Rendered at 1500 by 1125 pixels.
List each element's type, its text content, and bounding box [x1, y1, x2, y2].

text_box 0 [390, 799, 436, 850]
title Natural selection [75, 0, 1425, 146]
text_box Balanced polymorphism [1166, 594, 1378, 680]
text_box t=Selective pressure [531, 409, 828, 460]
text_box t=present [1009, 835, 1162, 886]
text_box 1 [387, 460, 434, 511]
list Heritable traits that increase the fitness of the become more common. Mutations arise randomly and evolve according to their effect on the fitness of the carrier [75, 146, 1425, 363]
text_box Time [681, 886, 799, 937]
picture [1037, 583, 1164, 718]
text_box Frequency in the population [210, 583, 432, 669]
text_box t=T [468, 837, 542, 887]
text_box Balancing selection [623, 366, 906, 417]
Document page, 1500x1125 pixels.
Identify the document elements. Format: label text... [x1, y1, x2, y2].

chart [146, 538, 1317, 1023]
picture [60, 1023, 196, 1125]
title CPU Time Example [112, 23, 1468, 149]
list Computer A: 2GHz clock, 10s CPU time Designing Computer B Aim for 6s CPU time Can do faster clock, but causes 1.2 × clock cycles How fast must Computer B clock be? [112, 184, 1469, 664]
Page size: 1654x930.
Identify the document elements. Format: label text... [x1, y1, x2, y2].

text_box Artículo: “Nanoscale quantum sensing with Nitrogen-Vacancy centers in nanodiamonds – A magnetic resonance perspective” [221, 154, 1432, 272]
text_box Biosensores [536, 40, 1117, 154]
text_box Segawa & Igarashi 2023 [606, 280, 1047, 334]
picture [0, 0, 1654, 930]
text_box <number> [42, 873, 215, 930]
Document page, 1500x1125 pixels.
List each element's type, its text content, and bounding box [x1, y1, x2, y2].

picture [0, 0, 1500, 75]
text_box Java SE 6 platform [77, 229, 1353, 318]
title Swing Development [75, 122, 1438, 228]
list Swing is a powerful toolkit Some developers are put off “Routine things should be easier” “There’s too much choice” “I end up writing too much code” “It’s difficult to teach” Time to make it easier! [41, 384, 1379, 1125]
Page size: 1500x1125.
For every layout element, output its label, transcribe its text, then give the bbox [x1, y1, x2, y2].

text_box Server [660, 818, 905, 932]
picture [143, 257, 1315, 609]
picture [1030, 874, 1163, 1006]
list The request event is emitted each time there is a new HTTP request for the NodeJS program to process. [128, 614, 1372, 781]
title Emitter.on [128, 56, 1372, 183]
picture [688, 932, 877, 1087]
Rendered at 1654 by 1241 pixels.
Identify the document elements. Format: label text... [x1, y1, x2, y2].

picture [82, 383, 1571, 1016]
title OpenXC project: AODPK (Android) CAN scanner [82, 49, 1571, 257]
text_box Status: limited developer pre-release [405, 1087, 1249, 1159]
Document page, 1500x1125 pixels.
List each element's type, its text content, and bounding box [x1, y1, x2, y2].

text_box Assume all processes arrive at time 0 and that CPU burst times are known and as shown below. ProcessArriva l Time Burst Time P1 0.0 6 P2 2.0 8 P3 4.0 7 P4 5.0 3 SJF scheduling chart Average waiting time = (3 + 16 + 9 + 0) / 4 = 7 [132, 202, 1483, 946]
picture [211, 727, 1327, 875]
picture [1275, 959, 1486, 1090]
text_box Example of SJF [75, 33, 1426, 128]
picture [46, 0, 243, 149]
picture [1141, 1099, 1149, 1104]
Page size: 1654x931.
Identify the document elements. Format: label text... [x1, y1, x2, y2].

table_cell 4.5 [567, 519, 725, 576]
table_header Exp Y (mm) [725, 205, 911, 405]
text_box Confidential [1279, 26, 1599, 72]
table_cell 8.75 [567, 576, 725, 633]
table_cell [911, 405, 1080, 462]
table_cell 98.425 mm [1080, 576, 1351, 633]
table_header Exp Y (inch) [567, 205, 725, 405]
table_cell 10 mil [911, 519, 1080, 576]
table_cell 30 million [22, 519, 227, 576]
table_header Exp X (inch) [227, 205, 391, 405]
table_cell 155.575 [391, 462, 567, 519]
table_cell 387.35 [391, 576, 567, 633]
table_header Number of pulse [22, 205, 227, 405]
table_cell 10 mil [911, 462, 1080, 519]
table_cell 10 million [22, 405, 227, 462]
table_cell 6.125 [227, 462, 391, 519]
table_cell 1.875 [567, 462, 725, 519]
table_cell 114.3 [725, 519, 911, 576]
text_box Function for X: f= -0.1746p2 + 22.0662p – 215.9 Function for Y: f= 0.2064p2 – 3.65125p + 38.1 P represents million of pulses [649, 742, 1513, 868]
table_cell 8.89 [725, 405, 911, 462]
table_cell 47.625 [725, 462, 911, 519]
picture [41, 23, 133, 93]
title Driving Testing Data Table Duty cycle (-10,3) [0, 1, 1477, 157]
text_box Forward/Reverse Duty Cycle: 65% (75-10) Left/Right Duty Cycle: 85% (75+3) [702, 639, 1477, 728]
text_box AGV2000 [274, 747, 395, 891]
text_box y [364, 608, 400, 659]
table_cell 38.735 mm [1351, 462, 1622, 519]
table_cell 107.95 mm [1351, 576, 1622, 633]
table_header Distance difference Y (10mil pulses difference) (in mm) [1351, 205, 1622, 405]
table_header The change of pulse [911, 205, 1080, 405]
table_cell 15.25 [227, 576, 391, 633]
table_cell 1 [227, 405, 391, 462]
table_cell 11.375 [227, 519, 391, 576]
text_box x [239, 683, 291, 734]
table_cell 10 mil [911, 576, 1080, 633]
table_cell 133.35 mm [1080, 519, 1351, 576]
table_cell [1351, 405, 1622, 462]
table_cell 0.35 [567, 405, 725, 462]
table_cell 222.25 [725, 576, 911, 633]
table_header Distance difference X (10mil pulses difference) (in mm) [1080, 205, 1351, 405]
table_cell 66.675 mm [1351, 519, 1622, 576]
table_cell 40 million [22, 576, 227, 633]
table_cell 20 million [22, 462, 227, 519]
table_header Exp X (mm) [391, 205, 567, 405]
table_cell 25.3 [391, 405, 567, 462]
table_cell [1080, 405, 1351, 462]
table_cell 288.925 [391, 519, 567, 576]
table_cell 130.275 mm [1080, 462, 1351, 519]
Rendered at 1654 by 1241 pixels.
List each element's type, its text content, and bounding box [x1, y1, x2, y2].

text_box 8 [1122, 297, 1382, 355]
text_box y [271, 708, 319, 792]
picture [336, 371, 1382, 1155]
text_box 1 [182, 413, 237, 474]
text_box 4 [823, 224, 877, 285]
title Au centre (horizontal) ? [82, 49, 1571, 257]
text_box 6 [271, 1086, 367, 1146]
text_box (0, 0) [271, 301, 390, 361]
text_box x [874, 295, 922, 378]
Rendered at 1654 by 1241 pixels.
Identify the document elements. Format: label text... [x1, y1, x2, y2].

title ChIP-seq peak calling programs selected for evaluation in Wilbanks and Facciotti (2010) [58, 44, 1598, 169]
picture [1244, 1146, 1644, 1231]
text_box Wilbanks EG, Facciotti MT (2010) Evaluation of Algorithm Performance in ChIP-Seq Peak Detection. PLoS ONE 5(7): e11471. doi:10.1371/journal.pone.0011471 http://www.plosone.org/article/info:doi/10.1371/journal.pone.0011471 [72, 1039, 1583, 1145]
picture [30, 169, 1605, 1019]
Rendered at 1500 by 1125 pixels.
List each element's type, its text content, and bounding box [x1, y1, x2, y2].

## WRITTEN TASK
Copy out every line of the listing above character for character, without changing anything.

## RESPONSE FOR THIS EXERCISE
Rendered at 1500 by 1125 pixels.
List each element's type, its text content, and bounding box [x1, y1, x2, y2].

text_box 0 [390, 799, 436, 850]
title Natural selection [75, 0, 1425, 146]
text_box Balanced polymorphism [1166, 594, 1378, 680]
text_box t=Selective pressure [531, 409, 828, 460]
text_box t=present [1009, 835, 1162, 886]
text_box 1 [387, 460, 434, 511]
list Heritable traits that increase the fitness of the become more common. Mutations arise randomly and evolve according to their effect on the fitness of the carrier [75, 146, 1425, 363]
text_box Time [681, 886, 799, 937]
picture [1037, 583, 1164, 718]
text_box Frequency in the population [210, 583, 432, 669]
text_box t=T [468, 837, 542, 887]
text_box Balancing selection [623, 366, 906, 417]
Document page, 1500x1125 pixels.
Identify the document elements. Format: label text... [x1, y1, x2, y2].

chart [146, 538, 1317, 1023]
picture [60, 1023, 196, 1125]
title CPU Time Example [112, 23, 1468, 149]
list Computer A: 2GHz clock, 10s CPU time Designing Computer B Aim for 6s CPU time Can do faster clock, but causes 1.2 × clock cycles How fast must Computer B clock be? [112, 184, 1469, 664]
Page size: 1654x930.
Identify the document elements. Format: label text... [x1, y1, x2, y2].

text_box Artículo: “Nanoscale quantum sensing with Nitrogen-Vacancy centers in nanodiamonds – A magnetic resonance perspective” [221, 154, 1432, 272]
text_box Biosensores [536, 40, 1117, 154]
text_box Segawa & Igarashi 2023 [606, 280, 1047, 334]
picture [0, 0, 1654, 930]
text_box <number> [42, 873, 215, 930]
Document page, 1500x1125 pixels.
List each element's type, its text content, and bounding box [x1, y1, x2, y2].

picture [0, 0, 1500, 75]
text_box Java SE 6 platform [77, 229, 1353, 318]
title Swing Development [75, 122, 1438, 228]
list Swing is a powerful toolkit Some developers are put off “Routine things should be easier” “There’s too much choice” “I end up writing too much code” “It’s difficult to teach” Time to make it easier! [41, 384, 1379, 1125]
Page size: 1500x1125.
For every layout element, output its label, transcribe its text, then give the bbox [x1, y1, x2, y2].

text_box Server [660, 818, 905, 932]
picture [143, 257, 1315, 609]
picture [1030, 874, 1163, 1006]
list The request event is emitted each time there is a new HTTP request for the NodeJS program to process. [128, 614, 1372, 781]
title Emitter.on [128, 56, 1372, 183]
picture [688, 932, 877, 1087]
Rendered at 1654 by 1241 pixels.
Identify the document elements. Format: label text... [x1, y1, x2, y2].

picture [82, 383, 1571, 1016]
title OpenXC project: AODPK (Android) CAN scanner [82, 49, 1571, 257]
text_box Status: limited developer pre-release [405, 1087, 1249, 1159]
Document page, 1500x1125 pixels.
List each element's type, its text content, and bounding box [x1, y1, x2, y2].

text_box Assume all processes arrive at time 0 and that CPU burst times are known and as shown below. ProcessArriva l Time Burst Time P1 0.0 6 P2 2.0 8 P3 4.0 7 P4 5.0 3 SJF scheduling chart Average waiting time = (3 + 16 + 9 + 0) / 4 = 7 [132, 202, 1483, 946]
picture [211, 727, 1327, 875]
picture [1275, 959, 1486, 1090]
text_box Example of SJF [75, 33, 1426, 128]
picture [46, 0, 243, 149]
picture [1141, 1099, 1149, 1104]
Page size: 1654x931.
Identify the document elements. Format: label text... [x1, y1, x2, y2].

table_cell 4.5 [567, 519, 725, 576]
table_header Exp Y (mm) [725, 205, 911, 405]
text_box Confidential [1279, 26, 1599, 72]
table_cell 8.75 [567, 576, 725, 633]
table_cell [911, 405, 1080, 462]
table_cell 98.425 mm [1080, 576, 1351, 633]
table_header Exp Y (inch) [567, 205, 725, 405]
table_cell 10 mil [911, 519, 1080, 576]
table_cell 30 million [22, 519, 227, 576]
table_header Exp X (inch) [227, 205, 391, 405]
table_cell 155.575 [391, 462, 567, 519]
table_cell 387.35 [391, 576, 567, 633]
table_header Number of pulse [22, 205, 227, 405]
table_cell 10 mil [911, 462, 1080, 519]
table_cell 10 million [22, 405, 227, 462]
table_cell 6.125 [227, 462, 391, 519]
table_cell 1.875 [567, 462, 725, 519]
table_cell 114.3 [725, 519, 911, 576]
text_box Function for X: f= -0.1746p2 + 22.0662p – 215.9 Function for Y: f= 0.2064p2 – 3.65125p + 38.1 P represents million of pulses [649, 742, 1513, 868]
table_cell 8.89 [725, 405, 911, 462]
table_cell 47.625 [725, 462, 911, 519]
picture [41, 23, 133, 93]
title Driving Testing Data Table Duty cycle (-10,3) [0, 1, 1477, 157]
text_box Forward/Reverse Duty Cycle: 65% (75-10) Left/Right Duty Cycle: 85% (75+3) [702, 639, 1477, 728]
text_box AGV2000 [274, 747, 395, 891]
text_box y [364, 608, 400, 659]
table_cell 38.735 mm [1351, 462, 1622, 519]
table_cell 107.95 mm [1351, 576, 1622, 633]
table_header Distance difference Y (10mil pulses difference) (in mm) [1351, 205, 1622, 405]
table_header The change of pulse [911, 205, 1080, 405]
table_cell 15.25 [227, 576, 391, 633]
table_cell 1 [227, 405, 391, 462]
table_cell 11.375 [227, 519, 391, 576]
text_box x [239, 683, 291, 734]
table_cell 10 mil [911, 576, 1080, 633]
table_cell 133.35 mm [1080, 519, 1351, 576]
table_cell [1351, 405, 1622, 462]
table_cell 0.35 [567, 405, 725, 462]
table_cell 222.25 [725, 576, 911, 633]
table_header Distance difference X (10mil pulses difference) (in mm) [1080, 205, 1351, 405]
table_cell 66.675 mm [1351, 519, 1622, 576]
table_cell 40 million [22, 576, 227, 633]
table_cell 20 million [22, 462, 227, 519]
table_header Exp X (mm) [391, 205, 567, 405]
table_cell 25.3 [391, 405, 567, 462]
table_cell [1080, 405, 1351, 462]
table_cell 288.925 [391, 519, 567, 576]
table_cell 130.275 mm [1080, 462, 1351, 519]
Rendered at 1654 by 1241 pixels.
List each element's type, its text content, and bounding box [x1, y1, x2, y2].

text_box 8 [1122, 297, 1382, 355]
text_box y [271, 708, 319, 792]
picture [336, 371, 1382, 1155]
text_box 1 [182, 413, 237, 474]
text_box 4 [823, 224, 877, 285]
title Au centre (horizontal) ? [82, 49, 1571, 257]
text_box 6 [271, 1086, 367, 1146]
text_box (0, 0) [271, 301, 390, 361]
text_box x [874, 295, 922, 378]
Rendered at 1654 by 1241 pixels.
Identify the document elements. Format: label text... [x1, y1, x2, y2].

title ChIP-seq peak calling programs selected for evaluation in Wilbanks and Facciotti (2010) [58, 44, 1598, 169]
picture [1244, 1146, 1644, 1231]
text_box Wilbanks EG, Facciotti MT (2010) Evaluation of Algorithm Performance in ChIP-Seq Peak Detection. PLoS ONE 5(7): e11471. doi:10.1371/journal.pone.0011471 http://www.plosone.org/article/info:doi/10.1371/journal.pone.0011471 [72, 1039, 1583, 1145]
picture [30, 169, 1605, 1019]
Rendered at 1500 by 1125 pixels.
List each element's type, its text content, and bounding box [x1, y1, x2, y2].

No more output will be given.